Pregnancy is an independent risk factor for urolithiasis. In endemic areas, women with a history of urolithiasis, should undergo basic work to exclude kidney stones before planning pregnancy. Management of stones during pregnancy is complicated and compromised, particularly in the first and last trimester. Radiations should be avoided in the first trimester and interventions only when necessary.

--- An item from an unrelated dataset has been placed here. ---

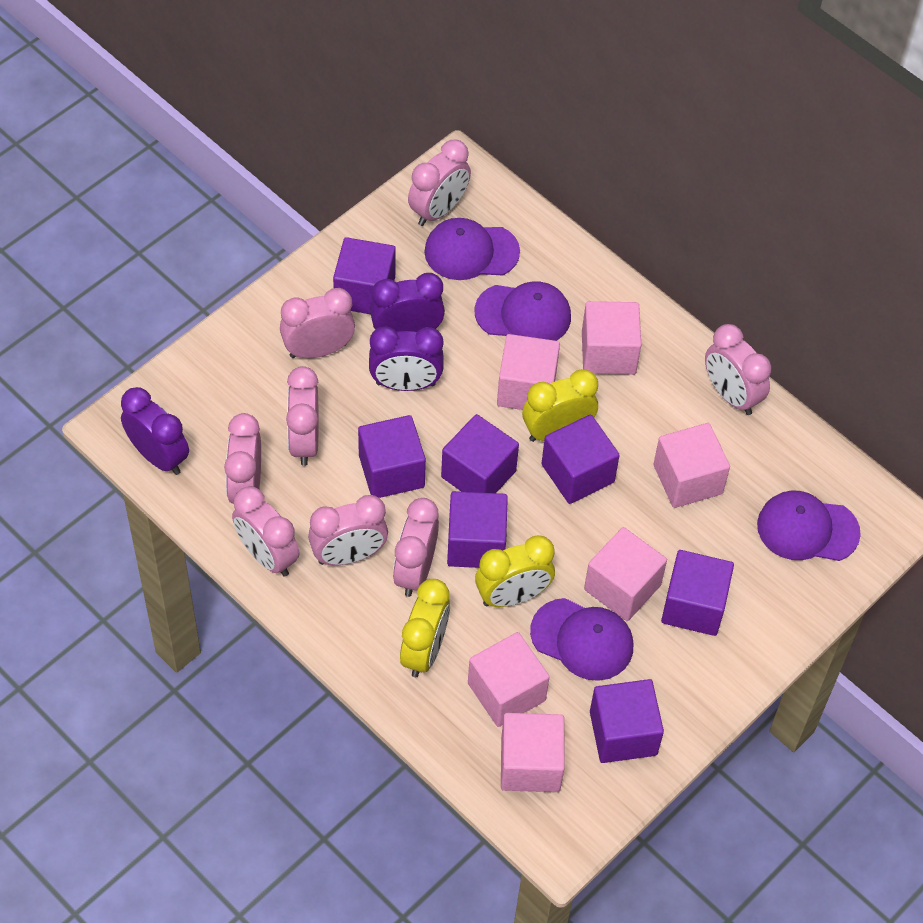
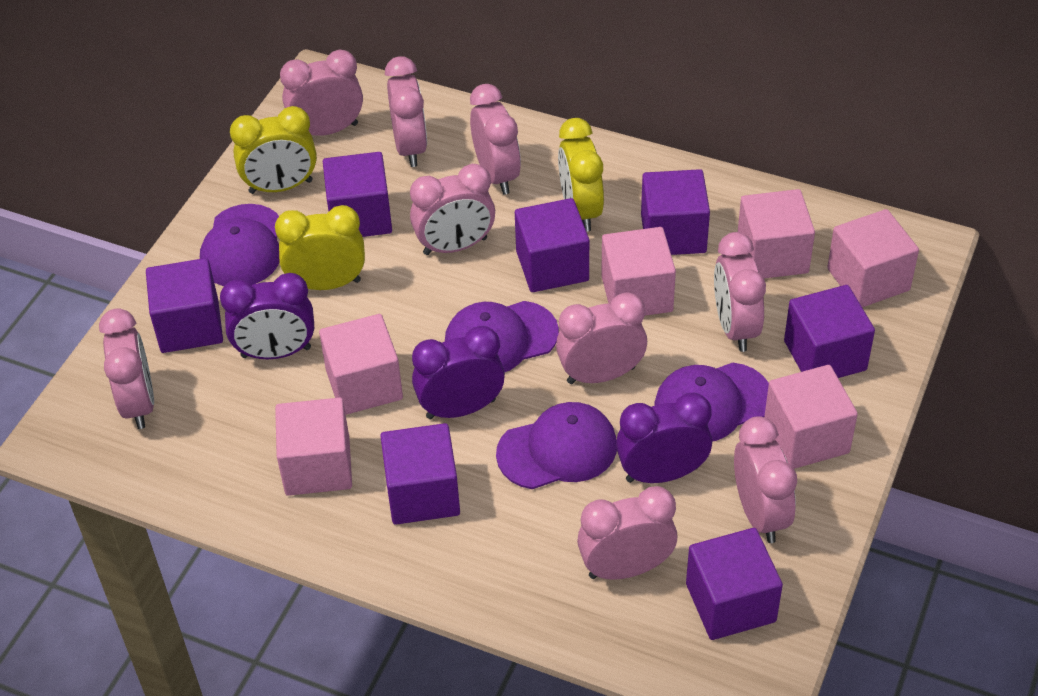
pink clock: 8 -> 9

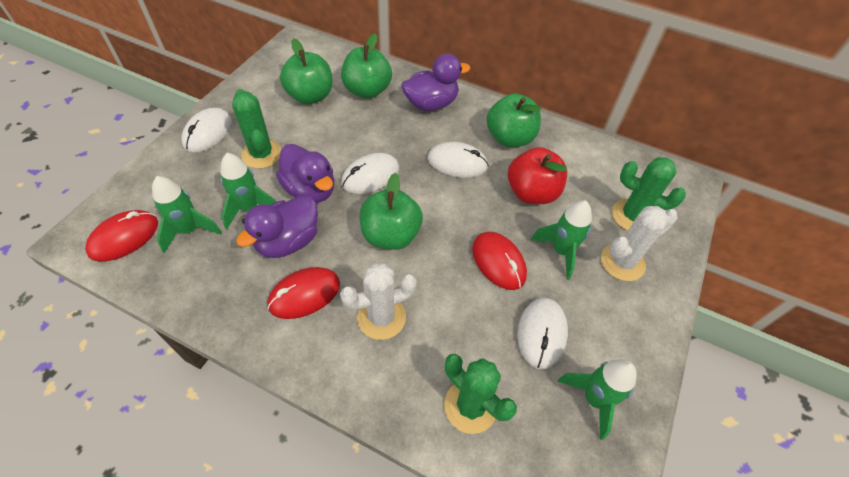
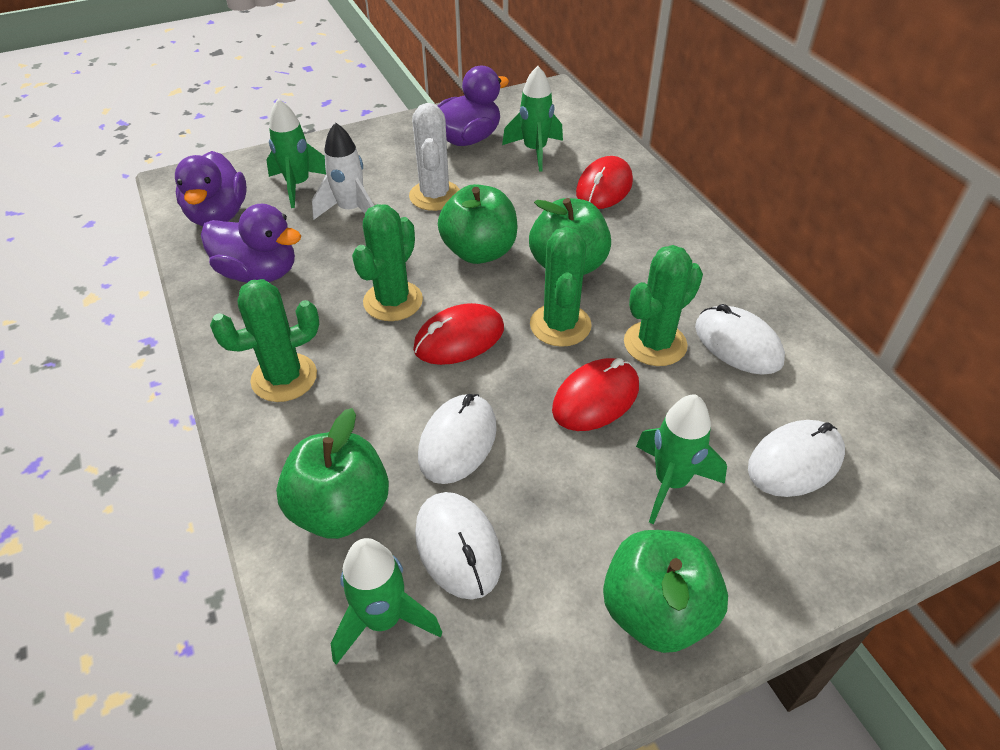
green cactus: 3 -> 4
red apple: 1 -> 0
white cactus: 2 -> 1
white rocket: 0 -> 1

Stones in urinary diversions are frequently seen. Stones can form as early as first year following diversion, so monitoring is important. Medical treatment is required after interventional treatment to avoid recurrence. Infection and obstruction are the two significant risk factors; infections are invariably present so perioperative antibiotics should be used. Most patients have hydronephrosis at presentation, so a PCN is always handy to have subsequent endourological interventions. CT is necessary to understand the anatomy, and loopogram is also helpful.

Stones in anomalous kidneys pose a challenging situation and require precise delineation of anatomy using a CT urogram. It helps to clarify calyceal and vascular anatomy. SWL is often not effective due to stone clearance issues [29]. PCNL and RIRS are the options of choice. RIRS is now considered the gold standard for most small-to-moderate size stone; ECIRS is an optional approach to malpositioned (ectopic) that often require laparoscopic guidance to PCNL; however, RIRS is a safer option.